CoreWeave Shares Drop After Forecast Sparks Growth Fears | Bloomberg Tech 5/8/2026
Why It Matters
The outlook underscores how scaling infrastructure can limit near‑term profitability for AI‑compute firms, affecting investor sentiment and the broader race for AI capacity.
Key Takeaways
- •CoreWeave posted record earnings but warned of slower revenue growth
- •CEO highlighted $40 billion backlog and expanding AI‑vertical client base
- •Margins at 1% now, targeting low double‑digits by Q4
- •Shares fell ~24% as investors questioned guidance and scaling risks
- •Partnerships with Nvidia, Meta, and Anthropic diversify revenue and reduce single‑data‑center risk
Summary
CoreWeave, the specialist AI‑infrastructure provider, reported a strong quarter that beat revenue expectations, yet its stock plunged about 24% after the company issued a cautious forward‑looking outlook.
The firm posted transformational earnings, reaffirmed its 2026 ARR target and disclosed a $40 billion backlog.

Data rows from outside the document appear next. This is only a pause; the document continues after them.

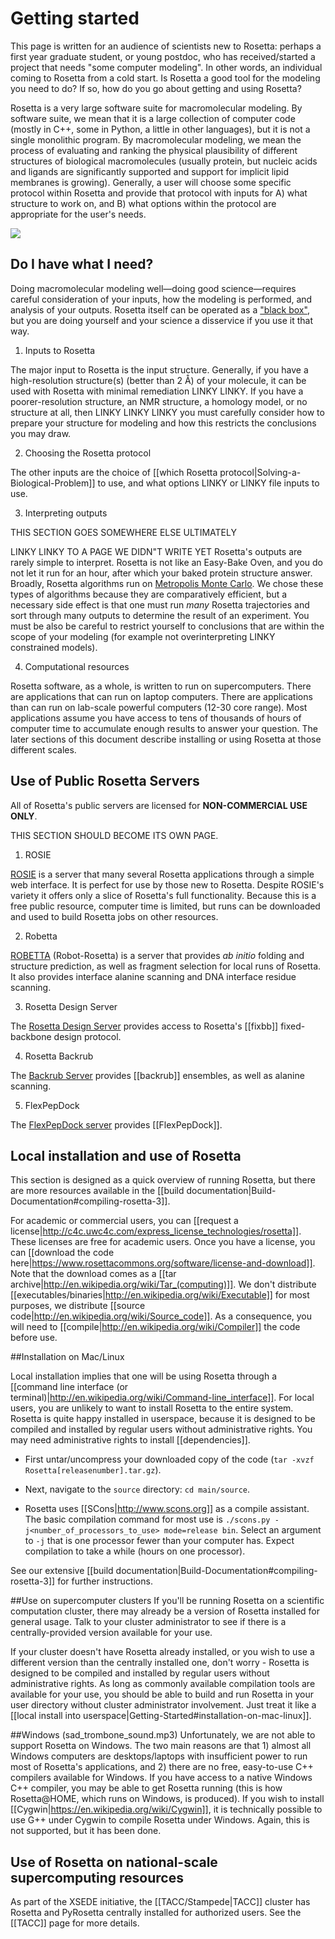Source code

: Getting started
===========

This page is written for an audience of scientists new to Rosetta: perhaps a first year graduate student, or young postdoc, who has received/started a project that needs "some computer modeling". 
In other words, an individual coming to Rosetta from a cold start.
Is Rosetta a good tool for the modeling you need to do? 
If so, how do you go about getting and using Rosetta?

Rosetta is a very large software suite for macromolecular modeling. 
By software suite, we mean that it is a large collection of computer code (mostly in C++, some in Python, a little in other languages), but it is not a single monolithic program.
By macromolecular modeling, we mean the process of evaluating and ranking the physical plausibility of different structures of biological macromolecules (usually protein, but nucleic acids and ligands are significantly supported and support for implicit lipid membranes is growing). 
Generally, a user will choose some specific protocol within Rosetta and provide that protocol with inputs for A) what structure to work on, and B) what options within the protocol are appropriate for the user's needs.

<img border=0 src="/uploads/coldStart.jpg" usemap="#GraffleExport">
<map name="GraffleExport">
	<area shape=rect coords="330,305,421,376" href="http://localhost:4567/Getting-Started#do-i-have-what-i-need">
	<area shape=rect coords="226,305,317,376" href="http://localhost:4567/Getting-Started#do-i-have-what-i-need">
	<area shape=rect coords="122,305,213,376" href="http://localhost:4567/Getting-Started#do-i-have-what-i-need">
	<area shape=rect coords="377,166,532,253" href="http://localhost:4567/Getting-Started#do-i-have-what-i-need">
	<area shape=rect coords="11,166,166,253" href="http://localhost:4567/Getting-Started#do-i-have-what-i-need">
	<area shape=rect coords="189,11,354,97" href="http://localhost:4567/Getting-Started#do-i-have-what-i-need">
</map>

Do I have what I need?
-----------------
Doing macromolecular modeling well—doing good science—requires careful consideration of your inputs, how the modeling is performed, and analysis of your outputs.
Rosetta itself can be operated as a ["black box"](https://en.wikipedia.org/wiki/Black_box), but you are doing yourself and your science a disservice if you use it that way.

1) Inputs to Rosetta

The major input to Rosetta is the input structure.
Generally, if you have a high-resolution structure(s) (better than 2 Å) of your molecule, it can be used with Rosetta with minimal remediation LINKY LINKY.
If you have a poorer-resolution structure, an NMR structure, a homology model, or no structure at all, then LINKY LINKY LINKY you must carefully consider how to prepare your structure for modeling and how this restricts the conclusions you may draw.

2) Choosing the Rosetta protocol

The other inputs are the choice of [[which Rosetta protocol|Solving-a-Biological-Problem]] to use, and what options LINKY or LINKY file inputs to use.

3) Interpreting outputs

THIS SECTION GOES SOMEWHERE ELSE ULTIMATELY

LINKY LINKY TO A PAGE WE DIDN"T WRITE YET
Rosetta's outputs are rarely simple to interpret.
Rosetta is not like an Easy-Bake Oven, and you do not let it run for an hour, after which your baked protein structure answer.
Broadly, Rosetta algorithms run on [Metropolis Monte Carlo](http://en.wikipedia.org/wiki/Metropolis%E2%80%93Hastings_algorithm).
We chose these types of algorithms because they are comparatively efficient, but a necessary side effect is that one must run *many* Rosetta trajectories and sort through many outputs to determine the result of an experiment.
You must be also be careful to restrict yourself to conclusions that are within the scope of your modeling (for example not overinterpreting LINKY constrained models).

4) Computational resources

Rosetta software, as a whole, is written to run on supercomputers.
There are applications that can run on laptop computers.
There are applications than can run on lab-scale powerful computers (12-30 core range).
Most applications assume you have access to tens of thousands of hours of computer time to accumulate enough results to answer your question.
The later sections of this document describe installing or using Rosetta at those different scales.

Use of Public Rosetta Servers
-----------------------------

All of Rosetta's public servers are licensed for **NON-COMMERCIAL USE ONLY**.

THIS SECTION SHOULD BECOME ITS OWN PAGE.

1) ROSIE

[ROSIE](http://rosie.rosettacommons.org/) is a server that many several Rosetta applications through a simple web interface.
It is perfect for use by those new to Rosetta.
Despite ROSIE's variety it offers only a slice of Rosetta's full functionality.
Because this is a free public resource, computer time is limited, but runs can be downloaded and used to build Rosetta jobs on other resources.

2) Robetta 

[ROBETTA](http://robetta.bakerlab.org/) (Robot-Rosetta) is a server that provides _ab initio_ folding and structure prediction, as well as fragment selection for local runs of Rosetta.
It also provides interface alanine scanning and DNA interface residue scanning.

3) Rosetta Design Server

The [Rosetta Design Server](http://rosettadesign.med.unc.edu/) provides access to Rosetta's [[fixbb]] fixed-backbone design protocol.

4) Rosetta Backrub

The [Backrub Server](https://kortemmelab.ucsf.edu/backrub/cgi-bin/rosettaweb.py?query=index) provides [[backrub]] ensembles, as well as alanine scanning.

5) FlexPepDock

The [FlexPepDock server](http://flexpepdock.furmanlab.cs.huji.ac.il/) provides [[FlexPepDock]]. 

Local installation and use of Rosetta
--------------------------------------

This section is designed as a quick overview of running Rosetta, but there are more resources available in the 
[[build documentation|Build-Documentation#compiling-rosetta-3]].

For academic or commercial users, you can [[request a license|http://c4c.uwc4c.com/express_license_technologies/rosetta]].
These licenses are free for academic users.
Once you have a license, you can [[download the code here|https://www.rosettacommons.org/software/license-and-download]].
Note that the download comes as a [[tar archive|http://en.wikipedia.org/wiki/Tar_(computing)]].
We don't distribute [[executables/binaries|http://en.wikipedia.org/wiki/Executable]] for most purposes, we distribute [[source code|http://en.wikipedia.org/wiki/Source_code]].
As a consequence, you will need to [[compile|http://en.wikipedia.org/wiki/Compiler]] the code before use.

##Installation on Mac/Linux

Local installation implies that one will be using Rosetta through a [[command line interface (or terminal)|http://en.wikipedia.org/wiki/Command-line_interface]].
For local users, you are unlikely to want to install Rosetta to the entire system. 
Rosetta is quite happy installed in userspace, because it is designed to be compiled and installed by regular users without administrative rights.
You may need administrative rights to install [[dependencies]].

* First untar/uncompress your downloaded copy of the code (`tar -xvzf Rosetta[releasenumber].tar.gz`).

* Next, navigate to the `source` directory: `cd main/source`.

* Rosetta uses [[SCons|http://www.scons.org]] as a compile assistant.
The basic compilation command for most use is `./scons.py -j<number_of_processors_to_use> mode=release bin`.
Select an argument to `-j` that is one processor fewer than your computer has.
Expect compilation to take a while (hours on one processor).

See our extensive [[build documentation|Build-Documentation#compiling-rosetta-3]] for further instructions.

##Use on supercomputer clusters
If you'll be running Rosetta on a scientific computation cluster, there may already be a version of Rosetta installed for general usage.
Talk to your cluster administrator to see if there is a centrally-provided version available for your use.

If your cluster doesn't have Rosetta already installed, or you wish to use a different version than the centrally installed one, don't worry - Rosetta is designed to be compiled and installed by regular users without administrative rights. 
As long as commonly available compilation tools are available for your use, you should be able to build and run Rosetta in your user directory without cluster administrator involvement. 
Just treat it like a [[local install into userspace|Getting-Started#installation-on-mac-linux]].

##Windows
(sad_trombone_sound.mp3) Unfortunately, we are not able to support Rosetta on Windows.
The two main reasons are that 1) almost all Windows computers are desktops/laptops with insufficient power to run most of Rosetta's applications, and 2) there are no free, easy-to-use C++ compilers available for Windows.
If you have access to a native Windows C++ compiler, you may be able to get Rosetta running (this is how Rosetta@HOME, which runs on Windows, is produced).
If you wish to install [[Cygwin|https://en.wikipedia.org/wiki/Cygwin]], it is technically possible to use G++ under Cygwin to compile Rosetta under Windows.
Again, this is not supported, but it has been done.

Use of Rosetta on national-scale supercomputing resources
---------------------------------------------------------

As part of the XSEDE initiative, the [[TACC/Stampede|TACC]] cluster has Rosetta and PyRosetta centrally installed for authorized users. See the [[TACC]] page for more details.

CEO Michael Feldman said demand from existing AI labs and new verticals—finance, robotics, and large cloud customers—has overwhelmed capacity, prompting a massive build‑out that compressed operating margins to roughly 1%.
Feldman emphasized that the infrastructure build‑out will lift margins to low double‑digit percentages by the fourth quarter, noting recent multi‑billion deals with Meta ($21 billion), Jane Street ($6 billion) and Anthropic, and a diversified client roster that includes OpenAI. He also highlighted a partnership with Nvidia, describing it as validation of the market’s need for more AI compute.
Analysts see the guidance as a signal that scaling challenges could temper growth, prompting investors to reassess valuation despite the robust order book. The company’s ability to deliver on its build‑out will be pivotal for its position in the rapidly expanding AI‑cloud market.